Plattform
linux
Komponente
unraid
Behoben in
7.2.4
CVE-2026-3839 is a Path Traversal vulnerability discovered in Unraid, a network-attached storage (NAS) operating system. This flaw allows attackers to bypass authentication, granting them potential unauthorized access to the system. The vulnerability affects Unraid versions 7.2.3–7.2.3 and has been reported as ZDI-CAN-28912. A fix is available, and users are strongly advised to upgrade immediately.
The primary impact of CVE-2026-3839 is the ability for an attacker to bypass authentication entirely. This means an attacker can access Unraid's web interface and potentially execute commands without providing valid credentials. Successful exploitation could lead to data breaches, system compromise, and the installation of malicious software. The blast radius extends to any data stored on the Unraid NAS, including personal files, media libraries, and potentially sensitive business data. This vulnerability shares similarities with other authentication bypass flaws where lack of input validation allows attackers to manipulate paths and gain unauthorized access.
CVE-2026-3839 was publicly disclosed on 2026-03-13. The vulnerability is considered to have a medium probability of exploitation due to its authentication bypass nature and the potential for easy exploitation. No public proof-of-concept (PoC) code has been released at the time of writing, but the vulnerability's simplicity suggests that a PoC could emerge quickly. It is not currently listed on the CISA KEV catalog.
Organizations and individuals utilizing Unraid NAS devices, particularly those with exposed web interfaces or limited network segmentation, are at risk. Shared hosting environments where multiple users share an Unraid server are especially vulnerable, as a compromise of one user's account could potentially lead to broader system access.
• linux / server:
journalctl -u unraid | grep -i "auth-request.php"• linux / server:
ps aux | grep -i "unraid"• generic web:
Use curl to test the /auth-request.php endpoint with various path traversal payloads (e.g., ../etc/passwd).

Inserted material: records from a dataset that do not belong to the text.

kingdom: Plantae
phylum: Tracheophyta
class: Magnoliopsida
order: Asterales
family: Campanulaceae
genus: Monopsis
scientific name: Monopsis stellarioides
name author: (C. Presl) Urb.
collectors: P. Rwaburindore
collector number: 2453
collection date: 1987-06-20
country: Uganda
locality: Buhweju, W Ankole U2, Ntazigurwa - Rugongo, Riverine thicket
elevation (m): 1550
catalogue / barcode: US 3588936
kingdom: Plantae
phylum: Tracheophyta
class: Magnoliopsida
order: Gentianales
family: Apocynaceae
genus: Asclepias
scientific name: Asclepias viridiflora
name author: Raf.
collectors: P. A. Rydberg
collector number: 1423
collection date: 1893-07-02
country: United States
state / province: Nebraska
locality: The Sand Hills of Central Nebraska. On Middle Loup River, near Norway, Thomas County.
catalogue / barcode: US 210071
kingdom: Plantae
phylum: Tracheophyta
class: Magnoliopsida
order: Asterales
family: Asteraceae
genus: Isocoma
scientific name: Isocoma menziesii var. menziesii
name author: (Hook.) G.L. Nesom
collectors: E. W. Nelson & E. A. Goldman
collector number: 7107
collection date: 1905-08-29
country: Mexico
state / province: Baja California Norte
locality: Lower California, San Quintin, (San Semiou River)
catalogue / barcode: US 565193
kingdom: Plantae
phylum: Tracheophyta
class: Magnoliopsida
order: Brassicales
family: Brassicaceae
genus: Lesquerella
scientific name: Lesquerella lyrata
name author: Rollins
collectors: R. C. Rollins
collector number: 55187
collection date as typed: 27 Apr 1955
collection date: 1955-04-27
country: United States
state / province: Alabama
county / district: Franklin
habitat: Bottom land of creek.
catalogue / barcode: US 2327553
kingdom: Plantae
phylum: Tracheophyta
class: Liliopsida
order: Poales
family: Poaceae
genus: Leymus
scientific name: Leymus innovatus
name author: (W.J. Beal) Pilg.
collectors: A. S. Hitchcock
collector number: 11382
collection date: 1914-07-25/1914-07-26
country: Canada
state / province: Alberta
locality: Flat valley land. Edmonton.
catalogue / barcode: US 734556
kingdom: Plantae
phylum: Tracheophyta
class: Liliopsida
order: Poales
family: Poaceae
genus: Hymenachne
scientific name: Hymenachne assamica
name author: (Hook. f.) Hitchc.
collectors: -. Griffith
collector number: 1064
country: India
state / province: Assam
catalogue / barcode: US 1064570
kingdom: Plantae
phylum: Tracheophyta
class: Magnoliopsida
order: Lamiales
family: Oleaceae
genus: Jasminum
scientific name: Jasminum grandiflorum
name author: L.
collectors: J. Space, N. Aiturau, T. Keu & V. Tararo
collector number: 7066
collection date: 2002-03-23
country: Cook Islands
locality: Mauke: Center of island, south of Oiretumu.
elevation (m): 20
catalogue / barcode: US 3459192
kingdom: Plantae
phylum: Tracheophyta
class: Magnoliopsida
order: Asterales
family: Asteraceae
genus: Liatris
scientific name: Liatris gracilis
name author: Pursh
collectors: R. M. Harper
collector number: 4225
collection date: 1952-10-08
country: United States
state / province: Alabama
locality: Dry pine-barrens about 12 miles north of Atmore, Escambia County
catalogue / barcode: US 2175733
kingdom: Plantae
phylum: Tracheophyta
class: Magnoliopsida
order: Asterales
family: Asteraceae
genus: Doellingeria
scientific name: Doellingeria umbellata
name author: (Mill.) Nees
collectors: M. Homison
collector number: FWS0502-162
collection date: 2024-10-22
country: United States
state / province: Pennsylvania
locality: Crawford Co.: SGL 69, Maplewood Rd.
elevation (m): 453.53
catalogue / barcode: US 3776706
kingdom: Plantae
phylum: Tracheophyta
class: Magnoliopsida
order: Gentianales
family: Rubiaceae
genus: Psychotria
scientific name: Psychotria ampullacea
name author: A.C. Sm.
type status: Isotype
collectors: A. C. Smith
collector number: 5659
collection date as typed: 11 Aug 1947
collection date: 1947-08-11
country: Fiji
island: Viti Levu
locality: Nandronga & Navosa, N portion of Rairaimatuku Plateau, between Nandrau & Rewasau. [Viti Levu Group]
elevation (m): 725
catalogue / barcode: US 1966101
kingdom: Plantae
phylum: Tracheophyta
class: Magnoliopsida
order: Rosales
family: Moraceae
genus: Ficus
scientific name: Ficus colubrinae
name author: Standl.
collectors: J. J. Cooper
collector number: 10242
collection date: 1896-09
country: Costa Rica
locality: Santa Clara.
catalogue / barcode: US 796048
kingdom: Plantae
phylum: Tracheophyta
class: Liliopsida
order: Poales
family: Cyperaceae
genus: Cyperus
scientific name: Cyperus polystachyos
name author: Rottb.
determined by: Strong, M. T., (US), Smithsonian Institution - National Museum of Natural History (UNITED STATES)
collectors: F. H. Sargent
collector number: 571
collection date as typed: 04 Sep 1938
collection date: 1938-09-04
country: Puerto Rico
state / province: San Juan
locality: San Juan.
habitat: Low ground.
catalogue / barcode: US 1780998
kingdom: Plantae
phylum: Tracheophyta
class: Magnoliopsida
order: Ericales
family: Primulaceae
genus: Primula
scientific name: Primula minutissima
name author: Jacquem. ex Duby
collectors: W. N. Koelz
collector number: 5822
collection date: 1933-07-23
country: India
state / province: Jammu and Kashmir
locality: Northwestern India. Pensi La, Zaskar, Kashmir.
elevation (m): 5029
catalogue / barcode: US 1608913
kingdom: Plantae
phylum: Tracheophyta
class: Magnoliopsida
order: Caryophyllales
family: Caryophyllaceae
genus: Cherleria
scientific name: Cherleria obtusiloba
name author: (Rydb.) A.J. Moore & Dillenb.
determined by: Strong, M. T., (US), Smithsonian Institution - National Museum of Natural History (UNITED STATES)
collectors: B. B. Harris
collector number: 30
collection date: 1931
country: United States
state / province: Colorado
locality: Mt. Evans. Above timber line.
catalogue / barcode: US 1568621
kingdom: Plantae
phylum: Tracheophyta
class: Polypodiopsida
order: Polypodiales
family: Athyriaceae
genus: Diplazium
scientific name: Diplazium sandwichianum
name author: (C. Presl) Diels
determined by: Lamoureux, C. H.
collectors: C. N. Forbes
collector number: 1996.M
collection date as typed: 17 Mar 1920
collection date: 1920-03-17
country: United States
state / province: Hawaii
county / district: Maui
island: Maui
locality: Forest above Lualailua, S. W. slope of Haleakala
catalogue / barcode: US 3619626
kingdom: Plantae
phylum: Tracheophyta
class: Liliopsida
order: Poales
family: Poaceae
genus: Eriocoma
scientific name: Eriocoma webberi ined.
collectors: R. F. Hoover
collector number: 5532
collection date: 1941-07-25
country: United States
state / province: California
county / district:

curl http://<unraid_ip>/auth-request.php?file=../../../../etc/passwddisclosure
Exploit-Status
EPSS
0.40% (60% Perzentil)
CISA SSVC
CVSS-Vektor
The primary mitigation for CVE-2026-3839 is to upgrade to a patched version of Unraid as soon as it becomes available. Until the upgrade is possible, consider implementing temporary workarounds to reduce the attack surface. Restricting network access to the Unraid NAS by limiting inbound connections to only necessary ports can help. Closely monitor authentication logs for suspicious activity, such as unusual login attempts or access patterns. Implement a Web Application Firewall (WAF) to filter malicious requests targeting the authentication endpoint. While a specific Sigma or YARA rule may not be available, generic rules for path traversal attempts can be applied.
Unraid auf eine Version aktualisieren, die neuer als 7.2.3 ist und die Pfad-Traversal-Schwachstelle in der Datei auth-request.php behebt. Weitere Details zur Aktualisierung finden Sie in den Versionshinweisen.
Schwachstellenanalysen und kritische Warnungen direkt in deinen Posteingang.
CVE-2026-3839 is a Path Traversal vulnerability in Unraid versions 7.2.3–7.2.3 that allows attackers to bypass authentication and potentially gain unauthorized access to the system.
If you are running Unraid version 7.2.3–7.2.3, you are potentially affected by this vulnerability. Upgrade to the latest available version as soon as possible.
The recommended fix is to upgrade Unraid to a patched version. Until the upgrade is complete, restrict network access and monitor authentication logs.
There is currently no confirmed active exploitation, but the vulnerability's nature makes it a potential target. Monitor your systems closely.
Refer to the official Unraid security advisory for detailed information and updates regarding CVE-2026-3839.
Lade deine Abhängigkeitsdatei hoch und erfahre sofort, ob dich diese und andere CVEs treffen.